Shipley, who was 86 and lived on a farm near Laurel, retired in 1960 after coaching the Terrapin baseball team for 37 years. He had retired from coaching basketball in 1947 after 24 years in which he won 243 games. The Terps won the old Southern Conference championship in 1931 when his Maryland team beat University of Kentucky and Adolph Rupp, 29 to 27.
After his retirement he raised thoroughbred horses on his farm and raced them.
Know as Ship, he had been named to the Maryland Athletic Hall of Fame, the Naismith Memorial Basketball Hall of Fame, and as both a player and a coach to the Helms Hall of Fame.
In 1956, the University named its varsity baseball field in his honor.
He began his athletic career as a student from 1908 to 1914 at the university, which was then known as the Maryland Agricultural College, offering a preparatory as well as a college program.
His baseball teams won 363 games and he Southern Conference championship in 1936, and Charley Keller, later a celebrated home run slugger with the New York Yankees, was among his pupils.
Shipley also managed the Martinsburg (W. Va.) baseball team in the Blue Ridge League and won the pennant in the summer of 1923. When there he converted a young catcher to an outfielder. Later Hack Wilson became one of the most feared sluggers in the National League.
In his six years as Maryland, he won 16 varsity letters, 6-each in baseball and football and 4 in basketball.

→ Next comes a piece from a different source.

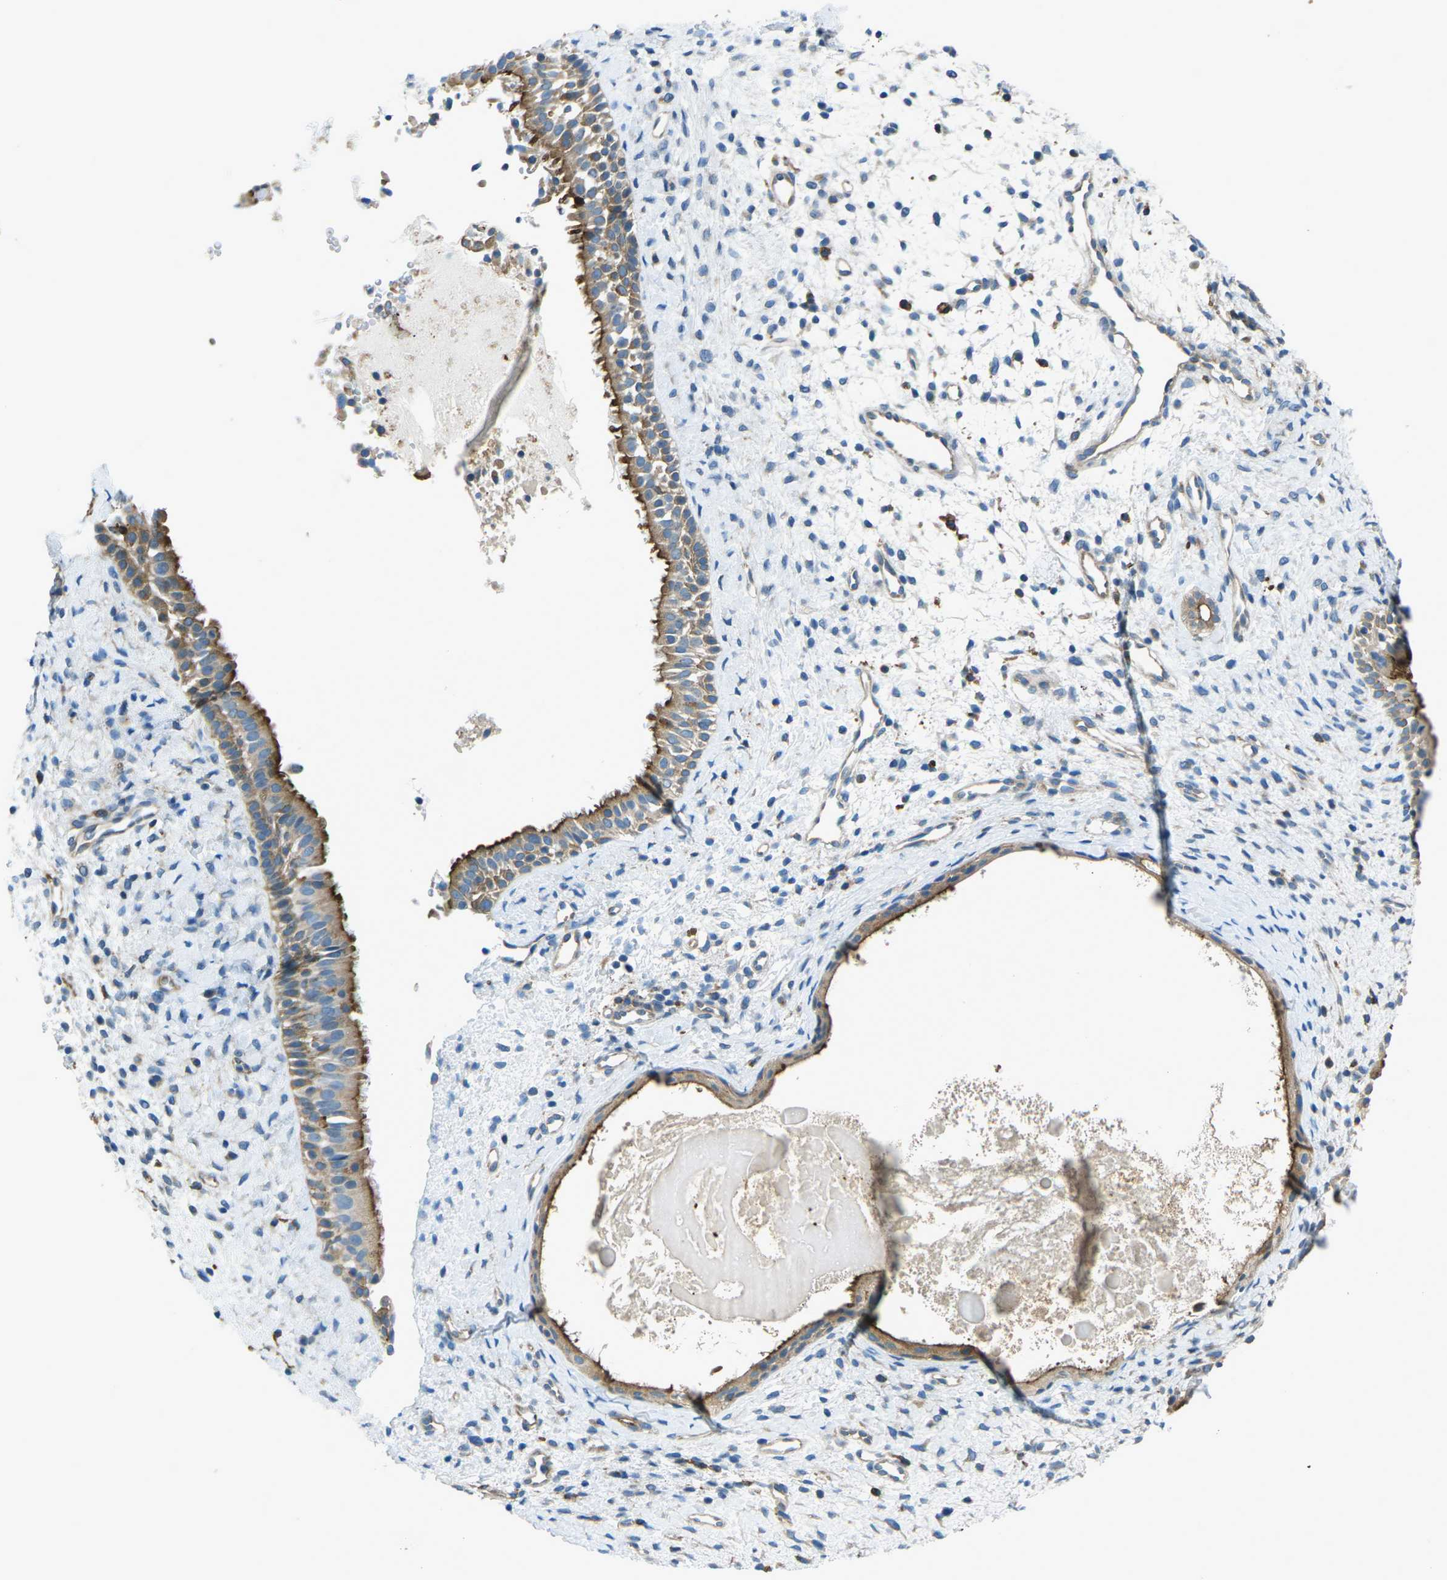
{"staining": {"intensity": "moderate", "quantity": ">75%", "location": "cytoplasmic/membranous"}, "tissue": "nasopharynx", "cell_type": "Respiratory epithelial cells", "image_type": "normal", "snomed": [{"axis": "morphology", "description": "Normal tissue, NOS"}, {"axis": "topography", "description": "Nasopharynx"}], "caption": "DAB (3,3'-diaminobenzidine) immunohistochemical staining of normal nasopharynx shows moderate cytoplasmic/membranous protein expression in about >75% of respiratory epithelial cells.", "gene": "CDK17", "patient": {"sex": "male", "age": 22}}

A native of Harmons, Md., he moved to College Park as a child when his father took charge of the agricultural experimental station. He remained in College Park area until 1952.
During World War I, he served as an officer in the Army after holding a coaching post at Marshall College.

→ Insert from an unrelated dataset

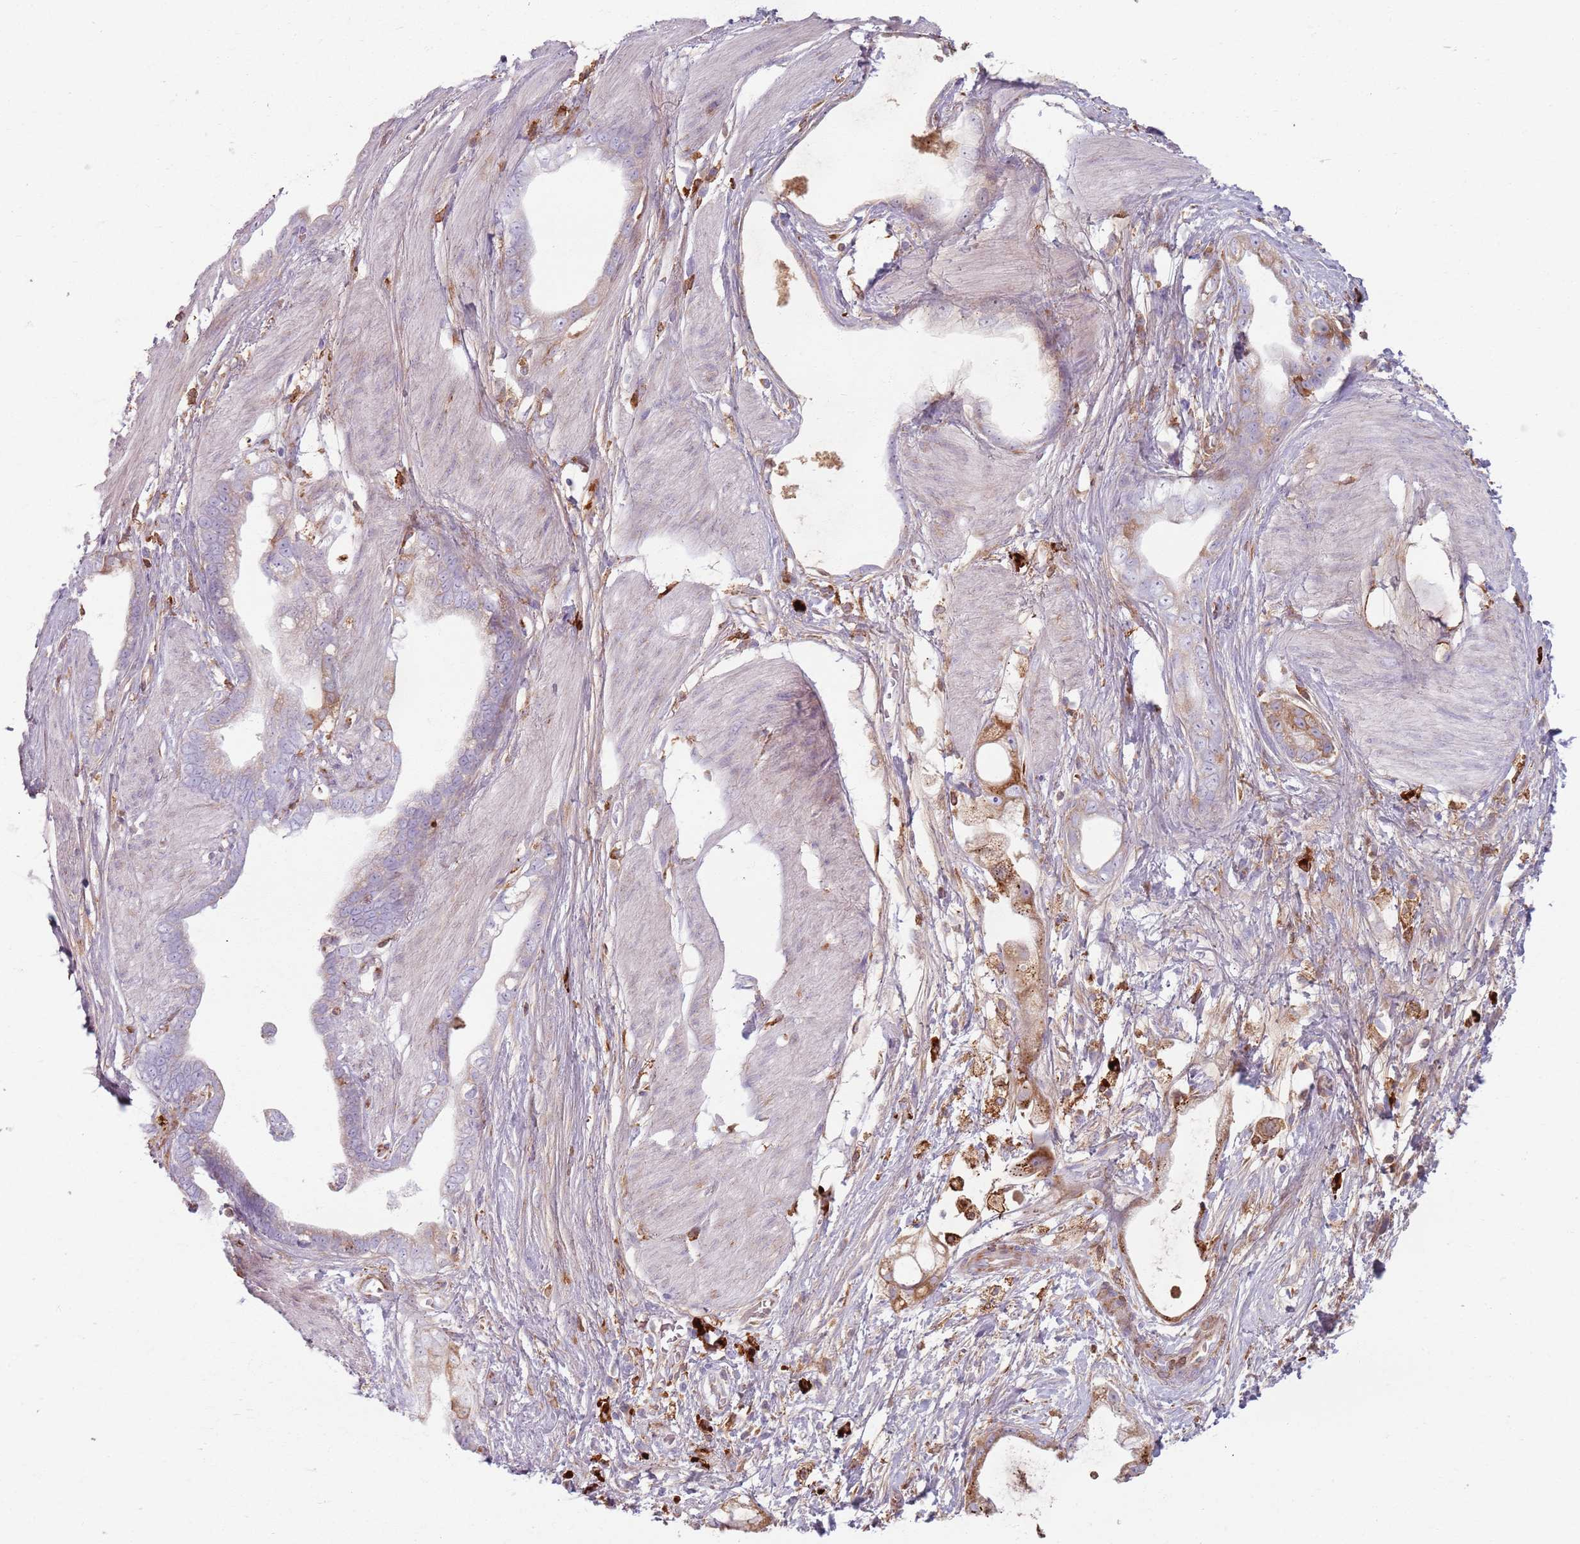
{"staining": {"intensity": "moderate", "quantity": "25%-75%", "location": "cytoplasmic/membranous"}, "tissue": "stomach cancer", "cell_type": "Tumor cells", "image_type": "cancer", "snomed": [{"axis": "morphology", "description": "Adenocarcinoma, NOS"}, {"axis": "topography", "description": "Stomach"}], "caption": "Immunohistochemistry (DAB) staining of stomach adenocarcinoma reveals moderate cytoplasmic/membranous protein staining in approximately 25%-75% of tumor cells.", "gene": "COLGALT1", "patient": {"sex": "male", "age": 55}}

Following the war he taught at the Perkiomen School for Boys and then served as athletic director and coach of football, basketball and baseball at the University of Delaware before going to Maryland in the early 1920's.
He is survived by his wife, the former Miriam Sterling, a daughter, Mrs. Josephine Owens, of Laurel; three sisters, Mrs. Florence Mowat, Mrs. Louise Linthicum, and Mrs. Beulah Williams, all of College Park, and four grandchildren.